My first attempt to was just to roast them and explore their flavor. Then I would base my next dish on the taste and texture. My first impression after roasting was that they are way less sweet than regular sweet potatoes. I would say more like a cross between yucca and an orange sweet potato. They paired really well with the garlic mayo I mixed up for a dipping sauce. So this is a healthy food that tastes really good—my kids wolfed them down. 

The next recipe I made was a bit more work than simple roasting. I searched the internet and found 3 recipes that I combined: Emeril’s stewed pork and purple sweet potato recipe, Rick Bayless’ pork tinge and another from Food and Wine mag. I love stews and find them perfect for a family of four, especially in the winter time. It was absolutely delicious, and again, my kids devoured it.

I hope that next Thanksgiving my wife will let me substitute typical orange sweet potatoes with these purple ones for her very sweet, traditional Southern sweet potato casserole.

I also researched the health benefits of the purple sweet potato. They contain anthocyanins, like blueberries and other blue/purple fruits. Anthocyanins are powerful anti-oxidants and have been associated with a healthy diet. Purple sweet potatoes are a starch healthier than most, and they retain the anthocyanins after the cooking process more than their blue and purple fruit cousins. This has led many health researchers to believe that they are a “super-food.” They’ve been included in all sorts of foods, from drinks, candy, and desserts in many  parts of Asia.

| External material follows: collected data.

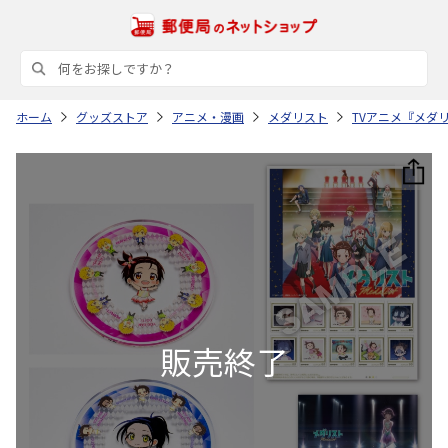
ホーム
グッズストア
アニメ・漫画
メダリスト
TVアニメ『メダ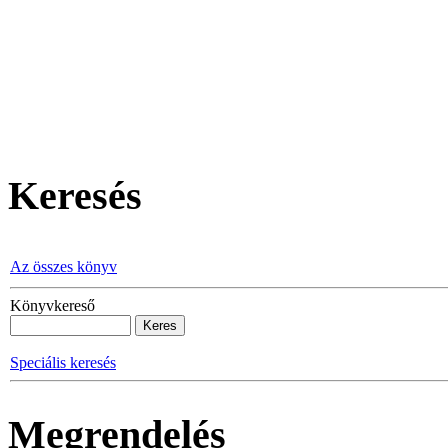
Keresés
Az összes könyv
Könyvkereső
Speciális keresés
Megrendelés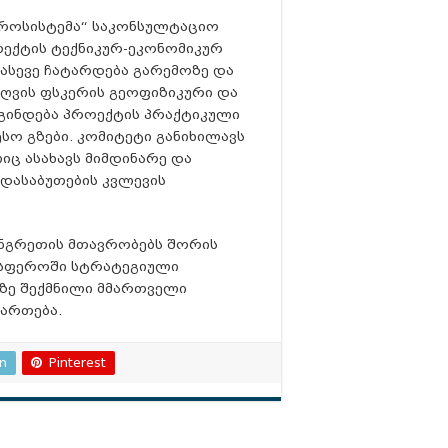
ტროსისტემა“ საკონსულტაციო
ოექტის ტექნიკურ-ეკონომიკურ
ასევე ჩატარდება გარემოზე და
ზღვის ფსკერის გეოფიზიკური და
დგინდება პროექტის პრაქტიკული
ო გზები. კომიტეტი განიხილავს
იც ასახავს მიმდინარე და
დასაბუთების კვლევის
უნგრეთის მთავრობებს შორის
ს სფეროში სტრატეგიული
ლზე შექმნილი მმართველი
მართება.
In
Pinterest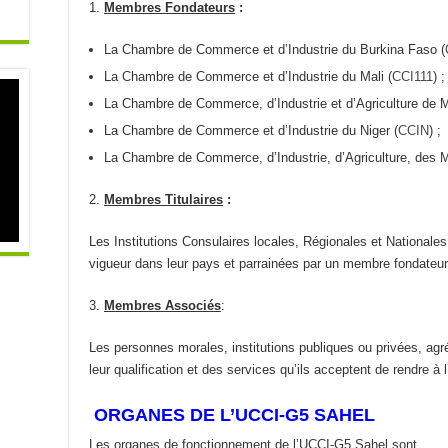
Membres Fondateurs
:
La Chambre de Commerce et d’Industrie du Burkina Faso (
La Chambre de Commerce et d’Industrie du Mali (
CCI111
) ;
La Chambre de Commerce, d’Industrie et d’Agriculture de M
La Chambre de Commerce et d’Industrie du Niger (
CCIN
) ;
La Chambre de Commerce, d’Industrie, d’Agriculture, des M
Membres Titulaires
:
Les Institutions Consulaires locales, Régionales et Nationale
vigueur dans leur pays et parrainées par un membre fondateur
Membres Associés
:
Les personnes morales, institutions publiques ou privées, ag
leur qualification et des services qu’ils acceptent de rendre à 
ORGANES DE L’UCCI-G5 SAHEL
Les organes de fonctionnement de l’UCCI-G5 Sahel sont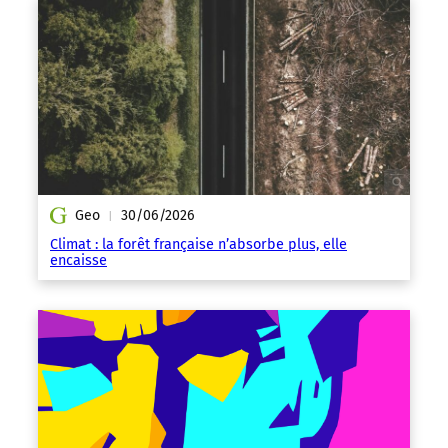
Geo
30/06/2026
|
Climat : la forêt française n’absorbe plus, elle
encaisse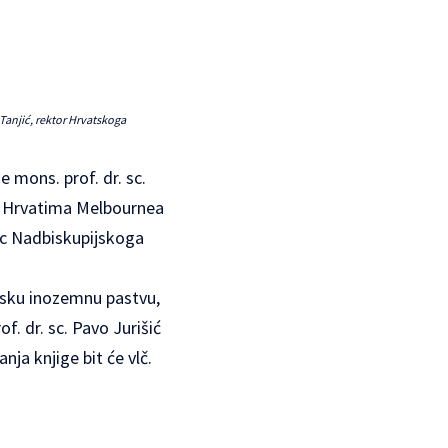
 Tanjić, rektor Hrvatskoga
 mons. prof. dr. sc.
u Hrvatima Melbournea
nac Nadbiskupijskoga
atsku inozemnu pastvu,
f. dr. sc. Pavo Jurišić
ja knjige bit će vlč.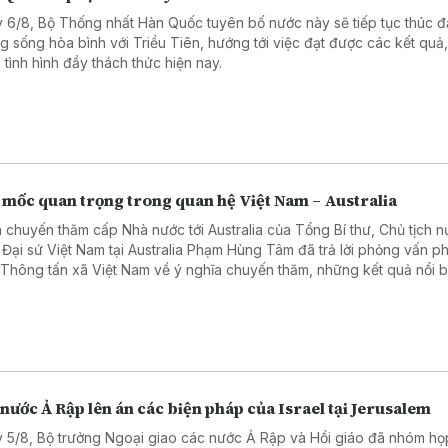
 6/8, Bộ Thống nhất Hàn Quốc tuyên bố nước này sẽ tiếp tục thúc đ
g sống hòa bình với Triều Tiên, hướng tới việc đạt được các kết quả,
 tình hình đầy thách thức hiện nay.
 mốc quan trọng trong quan hệ Việt Nam – Australia
 chuyến thăm cấp Nhà nước tới Australia của Tổng Bí thư, Chủ tịch 
 Đại sứ Việt Nam tại Australia Phạm Hùng Tâm đã trả lời phỏng vấn 
 Thông tấn xã Việt Nam về ý nghĩa chuyến thăm, những kết quả nổi b
hai năm hai nước nâng cấp quan hệ lên Đối tác Chiến lược Toàn diện
ác lĩnh vực có thể tạo đột phá trong thời gian tới.
nước Ả Rập lên án các biện pháp của Israel tại Jerusalem
 5/8, Bộ trưởng Ngoại giao các nước Ả Rập và Hồi giáo đã nhóm họp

In my local area, there’s a need for economic opportunities and for more healthy foods. Vardaman, Mississippi, is known as the “Sweet Potato Capital,” and at this time of year, you can hardly drive through many parts of the state without seeing pickup trucks overflowing with sweet potatoes that farmers are selling on the roadside. Purple sweet potatoes could be a big benefit to both local farmers and the people in Mississippi, which suffers from the highest rates of diabetes and obesity in the US. If my kids inhaled them before other tempting items on the table, then maybe people with diabetes or other children who need to eat healthier might find them a tasty, affordable food.